Purple Coo Book Group Spring Read 2017

Don't forget, my Purple Friends, that to vote for your books you need to list your 1st and 2nd choices in the comments box below. If for any reason you can't let me know there, try leaving me a message on the Purple Coo site itself or via Facebook, I'll be Behind the Bike Sheds. After a count up I'll post the most popular title on the Purple Coo main site. It then becomes the Purple Coo Book Group Spring Read 2017 - so  let's get on with some more Happy reading.

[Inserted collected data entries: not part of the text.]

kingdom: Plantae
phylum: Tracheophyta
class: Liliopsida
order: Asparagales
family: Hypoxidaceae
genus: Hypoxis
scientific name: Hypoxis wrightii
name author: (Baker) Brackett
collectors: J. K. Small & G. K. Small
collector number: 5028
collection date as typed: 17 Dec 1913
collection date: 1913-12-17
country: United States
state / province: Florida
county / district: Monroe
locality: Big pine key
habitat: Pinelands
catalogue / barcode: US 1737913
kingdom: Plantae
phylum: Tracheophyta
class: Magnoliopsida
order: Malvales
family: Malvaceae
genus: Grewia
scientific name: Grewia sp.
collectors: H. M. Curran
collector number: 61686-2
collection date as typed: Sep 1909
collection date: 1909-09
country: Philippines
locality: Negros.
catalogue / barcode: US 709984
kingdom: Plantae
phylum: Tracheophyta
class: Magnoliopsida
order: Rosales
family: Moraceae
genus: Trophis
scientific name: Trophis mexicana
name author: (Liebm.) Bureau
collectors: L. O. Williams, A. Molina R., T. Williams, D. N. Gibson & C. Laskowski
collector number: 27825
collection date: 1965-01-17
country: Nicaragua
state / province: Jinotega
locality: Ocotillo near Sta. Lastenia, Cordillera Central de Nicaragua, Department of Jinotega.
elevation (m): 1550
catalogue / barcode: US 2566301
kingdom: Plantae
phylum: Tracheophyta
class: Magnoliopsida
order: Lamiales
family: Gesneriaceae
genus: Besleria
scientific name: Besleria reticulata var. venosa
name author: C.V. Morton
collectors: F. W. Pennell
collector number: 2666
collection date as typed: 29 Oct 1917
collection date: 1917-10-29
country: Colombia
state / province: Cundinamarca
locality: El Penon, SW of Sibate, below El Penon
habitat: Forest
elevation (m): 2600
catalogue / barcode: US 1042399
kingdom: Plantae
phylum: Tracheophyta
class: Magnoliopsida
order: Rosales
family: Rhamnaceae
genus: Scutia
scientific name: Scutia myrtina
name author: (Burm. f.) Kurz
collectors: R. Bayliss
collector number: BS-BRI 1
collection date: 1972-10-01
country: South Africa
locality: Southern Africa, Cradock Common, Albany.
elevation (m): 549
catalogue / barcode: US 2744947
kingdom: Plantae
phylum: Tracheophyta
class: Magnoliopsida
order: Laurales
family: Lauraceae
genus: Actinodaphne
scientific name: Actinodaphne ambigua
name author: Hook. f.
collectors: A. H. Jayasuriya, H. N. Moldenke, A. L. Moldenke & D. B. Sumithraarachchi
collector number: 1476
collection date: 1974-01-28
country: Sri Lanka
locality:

Golden Hill by Francis Spufford
When a handsome young stranger arrives in 1746 New York wishing to cash an order for £1000, can he be trusted or is he a smooth talking swindler? Racy and pacy, with wonderful twists and turns, I’m half way through this book already and it reminds me of Henry Fielding’s Tom Jones. I love it. This has to be the best read I’ve come across this year.

Paying Guests by Sarah Waters
It’s 1922 and the war’s been over for four years. When a genteel grieving widow and her spinster daughter take in a married couple of the ‘clerk class’ to make ends meet, snobbery abounds. The spinster daughter is trapped by her home circumstances and the flighty young wife is bored and although it’s an unlikely companionship they're soon very close friends, and as a result of their relationship, dire troubles emerge.

Travels With My Aunt by Graham Green
A humorous novel about a retired, conventional bank manager who meets his eccentric and amoral aunt at his mother’s funeral. Before long they are setting off on journeys together, with momentous and life changing results.

The Bridges of Madison County by Robert James Waller
On the face of it, this is a novella relating a four day affair between a lonely farmer’s wife and a visiting National Geographic reporter. But somehow it transcends the mundane to be about what it is to love and be loved, in such an intense way life is never the same again.

The Road to Little Dribbling by Bill Bryson
20 years after Bill Bryson was let loose to travel around Britain (remember Notes from a Small Island?) he’s been at it again to see what’s changed. Bognor Regis to Cape Wrath gets the predictably enjoyable Bryson treatment as he seeks out the ridiculous, the disreputable and the downright appealing.